Dataset entries:

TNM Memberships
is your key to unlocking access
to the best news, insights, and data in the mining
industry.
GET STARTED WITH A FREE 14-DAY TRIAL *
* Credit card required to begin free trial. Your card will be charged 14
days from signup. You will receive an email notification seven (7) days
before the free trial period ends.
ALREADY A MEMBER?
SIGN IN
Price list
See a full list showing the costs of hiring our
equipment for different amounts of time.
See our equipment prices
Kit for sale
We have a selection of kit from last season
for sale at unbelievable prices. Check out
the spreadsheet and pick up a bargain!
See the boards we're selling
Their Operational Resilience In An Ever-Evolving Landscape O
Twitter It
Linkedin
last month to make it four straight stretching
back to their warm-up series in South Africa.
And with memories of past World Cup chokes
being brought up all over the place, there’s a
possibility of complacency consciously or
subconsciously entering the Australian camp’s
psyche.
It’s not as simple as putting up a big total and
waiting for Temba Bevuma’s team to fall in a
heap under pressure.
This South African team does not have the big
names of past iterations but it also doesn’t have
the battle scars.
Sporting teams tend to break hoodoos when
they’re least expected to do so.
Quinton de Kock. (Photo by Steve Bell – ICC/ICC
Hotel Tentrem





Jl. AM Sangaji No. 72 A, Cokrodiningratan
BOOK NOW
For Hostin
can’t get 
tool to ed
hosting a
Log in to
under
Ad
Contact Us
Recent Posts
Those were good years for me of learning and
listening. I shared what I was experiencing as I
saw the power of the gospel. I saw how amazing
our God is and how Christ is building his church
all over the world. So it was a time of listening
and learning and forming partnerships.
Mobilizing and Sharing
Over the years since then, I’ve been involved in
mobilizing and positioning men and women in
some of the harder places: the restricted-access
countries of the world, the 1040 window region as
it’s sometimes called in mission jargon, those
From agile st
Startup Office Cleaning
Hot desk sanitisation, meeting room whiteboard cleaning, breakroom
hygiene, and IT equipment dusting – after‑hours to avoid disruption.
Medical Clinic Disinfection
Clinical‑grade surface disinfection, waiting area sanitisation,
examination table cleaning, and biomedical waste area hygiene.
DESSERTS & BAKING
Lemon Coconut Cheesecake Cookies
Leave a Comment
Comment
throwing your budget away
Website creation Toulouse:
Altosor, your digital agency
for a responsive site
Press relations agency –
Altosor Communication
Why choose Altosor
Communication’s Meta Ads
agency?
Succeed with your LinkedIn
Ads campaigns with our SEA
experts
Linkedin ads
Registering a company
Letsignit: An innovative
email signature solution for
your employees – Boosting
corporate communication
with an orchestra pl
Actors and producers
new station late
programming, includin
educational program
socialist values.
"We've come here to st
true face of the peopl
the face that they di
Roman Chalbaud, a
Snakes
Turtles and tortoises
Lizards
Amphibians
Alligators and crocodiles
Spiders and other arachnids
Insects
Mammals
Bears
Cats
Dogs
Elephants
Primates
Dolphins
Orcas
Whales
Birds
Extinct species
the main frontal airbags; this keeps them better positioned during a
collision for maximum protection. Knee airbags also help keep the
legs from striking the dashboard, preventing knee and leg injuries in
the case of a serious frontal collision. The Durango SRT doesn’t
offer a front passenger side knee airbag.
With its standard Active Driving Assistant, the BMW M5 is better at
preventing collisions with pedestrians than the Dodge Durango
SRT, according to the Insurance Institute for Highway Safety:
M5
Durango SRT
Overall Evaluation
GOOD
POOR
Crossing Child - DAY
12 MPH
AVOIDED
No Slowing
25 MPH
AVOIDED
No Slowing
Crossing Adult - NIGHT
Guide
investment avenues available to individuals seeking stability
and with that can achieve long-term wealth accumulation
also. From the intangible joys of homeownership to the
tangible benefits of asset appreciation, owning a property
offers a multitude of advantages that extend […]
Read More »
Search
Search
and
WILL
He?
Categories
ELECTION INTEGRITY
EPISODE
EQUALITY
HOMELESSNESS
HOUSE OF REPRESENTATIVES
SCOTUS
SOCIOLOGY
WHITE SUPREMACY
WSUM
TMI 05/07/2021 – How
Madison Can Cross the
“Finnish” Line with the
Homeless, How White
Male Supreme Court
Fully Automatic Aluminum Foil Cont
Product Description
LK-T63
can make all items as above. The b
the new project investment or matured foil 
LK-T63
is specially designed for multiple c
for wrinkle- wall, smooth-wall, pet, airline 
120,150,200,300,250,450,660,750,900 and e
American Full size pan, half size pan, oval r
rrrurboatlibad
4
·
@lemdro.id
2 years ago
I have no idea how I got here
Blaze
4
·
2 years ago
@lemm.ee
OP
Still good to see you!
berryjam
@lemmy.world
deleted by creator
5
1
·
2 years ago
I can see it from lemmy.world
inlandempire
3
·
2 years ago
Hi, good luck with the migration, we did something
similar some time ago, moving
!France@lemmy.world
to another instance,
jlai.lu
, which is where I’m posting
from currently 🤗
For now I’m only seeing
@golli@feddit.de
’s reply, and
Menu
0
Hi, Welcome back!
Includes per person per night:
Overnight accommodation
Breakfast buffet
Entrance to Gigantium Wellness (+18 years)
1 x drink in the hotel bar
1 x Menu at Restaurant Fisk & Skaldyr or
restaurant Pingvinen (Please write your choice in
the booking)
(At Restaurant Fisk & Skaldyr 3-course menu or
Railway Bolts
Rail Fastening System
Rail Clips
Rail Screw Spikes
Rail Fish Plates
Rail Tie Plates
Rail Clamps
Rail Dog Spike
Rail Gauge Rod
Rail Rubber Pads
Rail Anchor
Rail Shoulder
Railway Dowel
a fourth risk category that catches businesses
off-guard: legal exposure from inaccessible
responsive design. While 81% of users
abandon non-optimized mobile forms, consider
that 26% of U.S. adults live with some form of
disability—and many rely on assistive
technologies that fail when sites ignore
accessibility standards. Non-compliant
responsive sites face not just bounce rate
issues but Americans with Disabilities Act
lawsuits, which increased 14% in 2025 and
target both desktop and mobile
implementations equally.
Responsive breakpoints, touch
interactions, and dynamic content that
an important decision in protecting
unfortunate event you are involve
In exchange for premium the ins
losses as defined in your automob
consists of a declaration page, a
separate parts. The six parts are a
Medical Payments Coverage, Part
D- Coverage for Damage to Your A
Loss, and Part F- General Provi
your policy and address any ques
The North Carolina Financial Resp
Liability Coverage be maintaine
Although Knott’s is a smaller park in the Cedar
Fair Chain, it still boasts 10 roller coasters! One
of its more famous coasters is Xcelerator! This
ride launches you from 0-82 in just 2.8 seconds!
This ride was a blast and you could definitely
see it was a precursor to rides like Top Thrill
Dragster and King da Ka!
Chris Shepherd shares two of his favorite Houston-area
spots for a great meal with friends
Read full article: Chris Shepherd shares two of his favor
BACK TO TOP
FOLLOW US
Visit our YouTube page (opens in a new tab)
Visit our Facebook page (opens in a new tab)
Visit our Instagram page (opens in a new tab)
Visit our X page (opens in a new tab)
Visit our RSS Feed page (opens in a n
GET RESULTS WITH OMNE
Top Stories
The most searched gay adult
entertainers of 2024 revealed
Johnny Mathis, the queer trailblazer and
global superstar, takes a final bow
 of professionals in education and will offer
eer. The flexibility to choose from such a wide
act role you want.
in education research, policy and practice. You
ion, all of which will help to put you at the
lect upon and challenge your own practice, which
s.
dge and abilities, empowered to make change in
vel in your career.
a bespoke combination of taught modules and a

INSTRUCTION | Copy out all of the lines above word for word, with each line kept on its own line.

TASK SOLUTION |
TNM Memberships
is your key to unlocking access
to the best news, insights, and data in the mining
industry.
GET STARTED WITH A FREE 14-DAY TRIAL *
* Credit card required to begin free trial. Your card will be charged 14
days from signup. You will receive an email notification seven (7) days
before the free trial period ends.
ALREADY A MEMBER?
SIGN IN
Price list
See a full list showing the costs of hiring our
equipment for different amounts of time.
See our equipment prices
Kit for sale
We have a selection of kit from last season
for sale at unbelievable prices. Check out
the spreadsheet and pick up a bargain!
See the boards we're selling
Their Operational Resilience In An Ever-Evolving Landscape O
Twitter It
Linkedin
last month to make it four straight stretching
back to their warm-up series in South Africa.
And with memories of past World Cup chokes
being brought up all over the place, there’s a
possibility of complacency consciously or
subconsciously entering the Australian camp’s
psyche.
It’s not as simple as putting up a big total and
waiting for Temba Bevuma’s team to fall in a
heap under pressure.
This South African team does not have the big
names of past iterations but it also doesn’t have
the battle scars.
Sporting teams tend to break hoodoos when
they’re least expected to do so.
Quinton de Kock. (Photo by Steve Bell – ICC/ICC
Hotel Tentrem





Jl. AM Sangaji No. 72 A, Cokrodiningratan
BOOK NOW
For Hostin
can’t get 
tool to ed
hosting a
Log in to
under
Ad
Contact Us
Recent Posts
Those were good years for me of learning and
listening. I shared what I was experiencing as I
saw the power of the gospel. I saw how amazing
our God is and how Christ is building his church
all over the world. So it was a time of listening
and learning and forming partnerships.
Mobilizing and Sharing
Over the years since then, I’ve been involved in
mobilizing and positioning men and women in
some of the harder places: the restricted-access
countries of the world, the 1040 window region as
it’s sometimes called in mission jargon, those
From agile st
Startup Office Cleaning
Hot desk sanitisation, meeting room whiteboard cleaning, breakroom
hygiene, and IT equipment dusting – after‑hours to avoid disruption.
Medical Clinic Disinfection
Clinical‑grade surface disinfection, waiting area sanitisation,
examination table cleaning, and biomedical waste area hygiene.
DESSERTS & BAKING
Lemon Coconut Cheesecake Cookies
Leave a Comment
Comment
throwing your budget away
Website creation Toulouse:
Altosor, your digital agency
for a responsive site
Press relations agency –
Altosor Communication
Why choose Altosor
Communication’s Meta Ads
agency?
Succeed with your LinkedIn
Ads campaigns with our SEA
experts
Linkedin ads
Registering a company
Letsignit: An innovative
email signature solution for
your employees – Boosting
corporate communication
with an orchestra pl
Actors and producers
new station late
programming, includin
educational program
socialist values.
"We've come here to st
true face of the peopl
the face that they di
Roman Chalbaud, a
Snakes
Turtles and tortoises
Lizards
Amphibians
Alligators and crocodiles
Spiders and other arachnids
Insects
Mammals
Bears
Cats
Dogs
Elephants
Primates
Dolphins
Orcas
Whales
Birds
Extinct species
the main frontal airbags; this keeps them better positioned during a
collision for maximum protection. Knee airbags also help keep the
legs from striking the dashboard, preventing knee and leg injuries in
the case of a serious frontal collision. The Durango SRT doesn’t
offer a front passenger side knee airbag.
With its standard Active Driving Assistant, the BMW M5 is better at
preventing collisions with pedestrians than the Dodge Durango
SRT, according to the Insurance Institute for Highway Safety:
M5
Durango SRT
Overall Evaluation
GOOD
POOR
Crossing Child - DAY
12 MPH
AVOIDED
No Slowing
25 MPH
AVOIDED
No Slowing
Crossing Adult - NIGHT
Guide
investment avenues available to individuals seeking stability
and with that can achieve long-term wealth accumulation
also. From the intangible joys of homeownership to the
tangible benefits of asset appreciation, owning a property
offers a multitude of advantages that extend […]
Read More »
Search
Search
and
WILL
He?
Categories
ELECTION INTEGRITY
EPISODE
EQUALITY
HOMELESSNESS
HOUSE OF REPRESENTATIVES
SCOTUS
SOCIOLOGY
WHITE SUPREMACY
WSUM
TMI 05/07/2021 – How
Madison Can Cross the
“Finnish” Line with the
Homeless, How White
Male Supreme Court
Fully Automatic Aluminum Foil Cont
Product Description
LK-T63
can make all items as above. The b
the new project investment or matured foil 
LK-T63
is specially designed for multiple c
for wrinkle- wall, smooth-wall, pet, airline 
120,150,200,300,250,450,660,750,900 and e
American Full size pan, half size pan, oval r
rrrurboatlibad
4
·
@lemdro.id
2 years ago
I have no idea how I got here
Blaze
4
·
2 years ago
@lemm.ee
OP
Still good to see you!
berryjam
@lemmy.world
deleted by creator
5
1
·
2 years ago
I can see it from lemmy.world
inlandempire
3
·
2 years ago
Hi, good luck with the migration, we did something
similar some time ago, moving
!France@lemmy.world
to another instance,
jlai.lu
, which is where I’m posting
from currently 🤗
For now I’m only seeing
@golli@feddit.de
’s reply, and
Menu
0
Hi, Welcome back!
Includes per person per night:
Overnight accommodation
Breakfast buffet
Entrance to Gigantium Wellness (+18 years)
1 x drink in the hotel bar
1 x Menu at Restaurant Fisk & Skaldyr or
restaurant Pingvinen (Please write your choice in
the booking)
(At Restaurant Fisk & Skaldyr 3-course menu or
Railway Bolts
Rail Fastening System
Rail Clips
Rail Screw Spikes
Rail Fish Plates
Rail Tie Plates
Rail Clamps
Rail Dog Spike
Rail Gauge Rod
Rail Rubber Pads
Rail Anchor
Rail Shoulder
Railway Dowel
a fourth risk category that catches businesses
off-guard: legal exposure from inaccessible
responsive design. While 81% of users
abandon non-optimized mobile forms, consider
that 26% of U.S. adults live with some form of
disability—and many rely on assistive
technologies that fail when sites ignore
accessibility standards. Non-compliant
responsive sites face not just bounce rate
issues but Americans with Disabilities Act
lawsuits, which increased 14% in 2025 and
target both desktop and mobile
implementations equally.
Responsive breakpoints, touch
interactions, and dynamic content that
an important decision in protecting
unfortunate event you are involve
In exchange for premium the ins
losses as defined in your automob
consists of a declaration page, a
separate parts. The six parts are a
Medical Payments Coverage, Part
D- Coverage for Damage to Your A
Loss, and Part F- General Provi
your policy and address any ques
The North Carolina Financial Resp
Liability Coverage be maintaine
Although Knott’s is a smaller park in the Cedar
Fair Chain, it still boasts 10 roller coasters! One
of its more famous coasters is Xcelerator! This
ride launches you from 0-82 in just 2.8 seconds!
This ride was a blast and you could definitely
see it was a precursor to rides like Top Thrill
Dragster and King da Ka!
Chris Shepherd shares two of his favorite Houston-area
spots for a great meal with friends
Read full article: Chris Shepherd shares two of his favor
BACK TO TOP
FOLLOW US
Visit our YouTube page (opens in a new tab)
Visit our Facebook page (opens in a new tab)
Visit our Instagram page (opens in a new tab)
Visit our X page (opens in a new tab)
Visit our RSS Feed page (opens in a n
GET RESULTS WITH OMNE
Top Stories
The most searched gay adult
entertainers of 2024 revealed
Johnny Mathis, the queer trailblazer and
global superstar, takes a final bow
 of professionals in education and will offer
eer. The flexibility to choose from such a wide
act role you want.
in education research, policy and practice. You
ion, all of which will help to put you at the
lect upon and challenge your own practice, which
s.
dge and abilities, empowered to make change in
vel in your career.
a bespoke combination of taught modules and a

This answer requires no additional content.